En qua export en import van en naar België?

In de cijfers kan je zien dat de export naar het Verenigd Koninkrijk (VK) erg belangrijk is, zeker als het gaat om landbouwproducten. Voor voeding is het namelijk het vierde belangrijkste exportland voor België. Voor levende dieren is het minder belangrijk, maar voor alles wat verwerkt is, echter wel. Zeker voor varkens en gevogelte, minder voor rund. Er is ook charcuterie en zuivel dat naar daar gaat; mozzarella en smeltkaas zijn belangrijke markten. Daarnaast zien we groente en fruit, sierteelt en zaaizaad naar daar vertrekken. Wat betreft import is visserij belangrijk, want we vissen wel wat in Britse wateren.

Wordt er nagedacht om een gedeelte van onze export naar de VK naar andere landen te exporteren?

Daar wordt zeker over nagedacht. Wat organisaties zoals Fevia en FIT meegeven, is dat we moeten leren uit deze situatie. We kunnen sowieso kijken hoe onze markt te vergroten door nieuwe afzet in andere landen te bestuderen. Dit moeten we doen om het risico te spreiden, moesten er negatieve effecten uit de brexit voortvloeien. Ook in die zin wordt er aan bedrijven gevraagd eens rond te kijken naar een ander derde land, in functie van het product.

Heb je een idee hoe de markt zal reageren op de brexit?

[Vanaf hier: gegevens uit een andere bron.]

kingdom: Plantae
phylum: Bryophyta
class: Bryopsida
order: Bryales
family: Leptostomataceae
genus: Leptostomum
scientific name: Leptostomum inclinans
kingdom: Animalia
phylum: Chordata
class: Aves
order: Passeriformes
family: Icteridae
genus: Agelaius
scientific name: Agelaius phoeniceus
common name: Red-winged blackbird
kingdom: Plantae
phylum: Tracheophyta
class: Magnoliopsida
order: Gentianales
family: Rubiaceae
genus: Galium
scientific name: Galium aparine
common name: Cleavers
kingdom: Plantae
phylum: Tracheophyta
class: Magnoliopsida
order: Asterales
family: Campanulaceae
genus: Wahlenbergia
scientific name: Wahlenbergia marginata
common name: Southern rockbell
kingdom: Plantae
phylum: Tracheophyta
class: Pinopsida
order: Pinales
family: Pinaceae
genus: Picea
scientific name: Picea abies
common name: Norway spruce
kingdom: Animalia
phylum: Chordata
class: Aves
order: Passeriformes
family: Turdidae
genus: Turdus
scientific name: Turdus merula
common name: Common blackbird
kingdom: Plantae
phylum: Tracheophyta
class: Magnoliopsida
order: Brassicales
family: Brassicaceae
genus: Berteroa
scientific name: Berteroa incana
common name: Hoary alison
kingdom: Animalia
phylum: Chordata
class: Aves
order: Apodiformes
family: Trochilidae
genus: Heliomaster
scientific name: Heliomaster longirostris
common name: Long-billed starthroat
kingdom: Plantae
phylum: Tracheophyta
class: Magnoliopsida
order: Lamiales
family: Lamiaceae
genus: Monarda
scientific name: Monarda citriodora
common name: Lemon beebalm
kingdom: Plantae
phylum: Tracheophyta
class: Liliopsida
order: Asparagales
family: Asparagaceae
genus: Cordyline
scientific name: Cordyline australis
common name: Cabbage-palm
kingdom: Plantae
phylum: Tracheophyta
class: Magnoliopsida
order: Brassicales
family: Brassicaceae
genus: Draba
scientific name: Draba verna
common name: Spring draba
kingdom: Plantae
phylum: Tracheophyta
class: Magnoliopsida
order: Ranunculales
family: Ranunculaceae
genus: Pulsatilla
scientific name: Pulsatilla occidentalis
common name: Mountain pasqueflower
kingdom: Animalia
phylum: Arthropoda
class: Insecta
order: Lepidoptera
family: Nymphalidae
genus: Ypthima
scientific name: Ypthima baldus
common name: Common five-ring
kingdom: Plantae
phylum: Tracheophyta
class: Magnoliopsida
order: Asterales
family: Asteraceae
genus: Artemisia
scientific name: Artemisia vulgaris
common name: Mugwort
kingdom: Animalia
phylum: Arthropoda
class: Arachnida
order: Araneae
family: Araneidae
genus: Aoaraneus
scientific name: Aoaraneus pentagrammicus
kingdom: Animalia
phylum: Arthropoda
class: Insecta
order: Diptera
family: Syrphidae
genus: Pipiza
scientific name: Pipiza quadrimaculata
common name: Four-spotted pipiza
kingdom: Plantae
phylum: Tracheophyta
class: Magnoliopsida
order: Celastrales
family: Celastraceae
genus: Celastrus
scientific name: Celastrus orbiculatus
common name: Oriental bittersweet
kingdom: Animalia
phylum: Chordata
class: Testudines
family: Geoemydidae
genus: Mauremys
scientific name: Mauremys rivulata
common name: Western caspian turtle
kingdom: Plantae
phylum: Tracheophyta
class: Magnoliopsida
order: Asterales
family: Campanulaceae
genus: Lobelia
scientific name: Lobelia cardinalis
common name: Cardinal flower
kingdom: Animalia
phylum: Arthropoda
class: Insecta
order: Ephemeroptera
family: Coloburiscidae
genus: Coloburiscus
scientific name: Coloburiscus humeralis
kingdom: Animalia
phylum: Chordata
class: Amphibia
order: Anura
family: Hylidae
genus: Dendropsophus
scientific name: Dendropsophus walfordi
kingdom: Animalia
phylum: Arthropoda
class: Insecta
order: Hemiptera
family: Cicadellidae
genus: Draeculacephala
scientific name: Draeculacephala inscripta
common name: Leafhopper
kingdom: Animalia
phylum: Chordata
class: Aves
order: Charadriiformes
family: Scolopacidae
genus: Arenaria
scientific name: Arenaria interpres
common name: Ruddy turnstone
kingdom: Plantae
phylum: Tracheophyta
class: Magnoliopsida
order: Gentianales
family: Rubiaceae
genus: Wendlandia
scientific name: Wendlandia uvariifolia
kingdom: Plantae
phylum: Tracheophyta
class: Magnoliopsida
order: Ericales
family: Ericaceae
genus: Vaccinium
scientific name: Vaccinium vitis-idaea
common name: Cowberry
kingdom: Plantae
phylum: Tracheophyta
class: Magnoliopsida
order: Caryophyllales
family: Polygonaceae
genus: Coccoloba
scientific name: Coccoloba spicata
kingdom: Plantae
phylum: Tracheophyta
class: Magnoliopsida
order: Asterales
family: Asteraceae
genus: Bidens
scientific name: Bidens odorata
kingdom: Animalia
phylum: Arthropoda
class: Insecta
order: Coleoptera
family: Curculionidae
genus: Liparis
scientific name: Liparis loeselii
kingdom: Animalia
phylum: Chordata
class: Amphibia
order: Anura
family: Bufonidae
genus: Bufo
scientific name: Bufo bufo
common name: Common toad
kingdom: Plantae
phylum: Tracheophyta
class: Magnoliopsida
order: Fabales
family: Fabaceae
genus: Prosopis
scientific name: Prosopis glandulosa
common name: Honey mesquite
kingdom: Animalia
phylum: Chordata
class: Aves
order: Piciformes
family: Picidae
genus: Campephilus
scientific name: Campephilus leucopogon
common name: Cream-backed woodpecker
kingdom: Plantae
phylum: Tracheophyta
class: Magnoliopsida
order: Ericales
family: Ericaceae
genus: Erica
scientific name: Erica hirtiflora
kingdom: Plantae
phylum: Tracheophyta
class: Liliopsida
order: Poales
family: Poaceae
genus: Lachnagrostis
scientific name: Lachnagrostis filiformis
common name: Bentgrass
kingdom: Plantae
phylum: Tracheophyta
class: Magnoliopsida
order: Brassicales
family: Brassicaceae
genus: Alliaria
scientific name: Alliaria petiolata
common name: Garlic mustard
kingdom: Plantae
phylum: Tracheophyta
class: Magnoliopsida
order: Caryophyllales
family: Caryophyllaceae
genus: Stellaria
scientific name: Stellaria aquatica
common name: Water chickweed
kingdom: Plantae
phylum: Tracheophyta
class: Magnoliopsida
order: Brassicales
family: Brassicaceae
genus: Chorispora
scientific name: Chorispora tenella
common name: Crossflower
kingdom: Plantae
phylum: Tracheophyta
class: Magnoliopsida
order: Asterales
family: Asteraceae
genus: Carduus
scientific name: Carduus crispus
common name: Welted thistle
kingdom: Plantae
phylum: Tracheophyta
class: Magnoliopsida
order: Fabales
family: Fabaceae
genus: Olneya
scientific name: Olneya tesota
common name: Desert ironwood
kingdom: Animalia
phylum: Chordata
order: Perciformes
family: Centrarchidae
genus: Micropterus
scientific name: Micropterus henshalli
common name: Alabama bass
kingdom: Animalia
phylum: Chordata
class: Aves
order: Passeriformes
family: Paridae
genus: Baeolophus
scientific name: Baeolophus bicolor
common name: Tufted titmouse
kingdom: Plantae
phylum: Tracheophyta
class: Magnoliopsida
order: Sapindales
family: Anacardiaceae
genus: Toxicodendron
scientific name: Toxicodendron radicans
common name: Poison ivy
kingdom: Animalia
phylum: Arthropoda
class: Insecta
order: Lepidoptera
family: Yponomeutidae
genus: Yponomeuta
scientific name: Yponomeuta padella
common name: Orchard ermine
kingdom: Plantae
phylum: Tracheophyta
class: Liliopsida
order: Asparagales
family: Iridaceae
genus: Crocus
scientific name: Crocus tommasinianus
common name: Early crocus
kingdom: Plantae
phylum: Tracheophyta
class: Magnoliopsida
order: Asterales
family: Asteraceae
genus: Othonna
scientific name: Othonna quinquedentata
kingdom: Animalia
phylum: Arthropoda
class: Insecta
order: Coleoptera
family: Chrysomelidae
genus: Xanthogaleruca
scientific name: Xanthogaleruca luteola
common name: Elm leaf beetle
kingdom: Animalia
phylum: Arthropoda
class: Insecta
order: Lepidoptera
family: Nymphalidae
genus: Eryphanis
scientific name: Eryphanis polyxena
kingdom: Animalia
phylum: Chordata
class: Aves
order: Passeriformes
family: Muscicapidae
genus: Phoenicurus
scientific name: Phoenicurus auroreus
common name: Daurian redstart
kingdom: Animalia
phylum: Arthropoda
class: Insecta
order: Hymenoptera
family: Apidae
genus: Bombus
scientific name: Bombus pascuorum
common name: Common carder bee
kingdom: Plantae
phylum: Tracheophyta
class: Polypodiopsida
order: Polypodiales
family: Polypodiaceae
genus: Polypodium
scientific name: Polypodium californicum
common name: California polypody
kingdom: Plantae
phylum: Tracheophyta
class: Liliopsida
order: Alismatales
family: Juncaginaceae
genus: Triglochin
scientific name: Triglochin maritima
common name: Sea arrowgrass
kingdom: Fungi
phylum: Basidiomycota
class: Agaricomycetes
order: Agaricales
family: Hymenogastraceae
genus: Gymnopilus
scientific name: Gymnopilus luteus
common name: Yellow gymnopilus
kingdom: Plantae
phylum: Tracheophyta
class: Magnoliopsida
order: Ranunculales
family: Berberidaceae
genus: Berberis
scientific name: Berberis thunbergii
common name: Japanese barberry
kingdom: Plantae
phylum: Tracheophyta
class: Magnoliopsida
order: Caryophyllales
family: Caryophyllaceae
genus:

De prijzen in Engeland zullen waarschijnlijk wat stijgen door de bijkomende kosten. Over de gevolgen hier is het te vroeg om er iets over te zeggen. Ik zie momenteel niet onmiddellijk een reden waarom de prijzen zullen veranderen. Er speelt enkel vraag en aanbod. Wat wel een effect op de prijzen heeft, is de coronacrisis. Doordat de horeca stilligt, verlagen de prijzen van sommige producten. Dat zie je in de visserij, maar ook in de vleessector omdat er afzet wegvalt.

Hoe zal de handel in de toekomst zijn?

Voorlopig is die nog hetzelfde als voor de brexit. De impact kunnen we nu moeilijk inschatten. Er zijn een aantal bijkomende zaken die we moeten regelen aangezien het VK een derde land is. Er moeten douanepapieren worden opgemaakt, alsook fytosanitaire papieren. Bedrijven moeten in regel zijn met de wetgeving van het VK. Door de brexit heeft het VK een aantal eigen regels opgesteld, en dat heeft een impact op verschillende sectoren. In de sierteelt bijvoorbeeld, worden nu eisen gesteld, waaronder fytosanitaire eisen, die ervoor niet van toepassing waren.

Tussen 24 december en 1 januari moesten al heel wat bedrijven zich aanpassen en voorbereiden op de nieuwe regels om toch te kunnen exporteren.

Kunnen bedrijven zich zo gemakkelijk aanpassen?

Ja, bedrijven passen zich vrij snel aan. Het is een beetje een zoektocht voor de meesten omdat je aan een aantal vereisten moet voldoen om te kunnen exporteren. Dat moest in snel tempo gebeuren. We spreken hier over de kleinere bedrijven, aangezien de grotere bedrijven al exporteerden naar derde landen zoals China of Zuid-Amerika. Die hadden dat in de vingers en waren voorbereid.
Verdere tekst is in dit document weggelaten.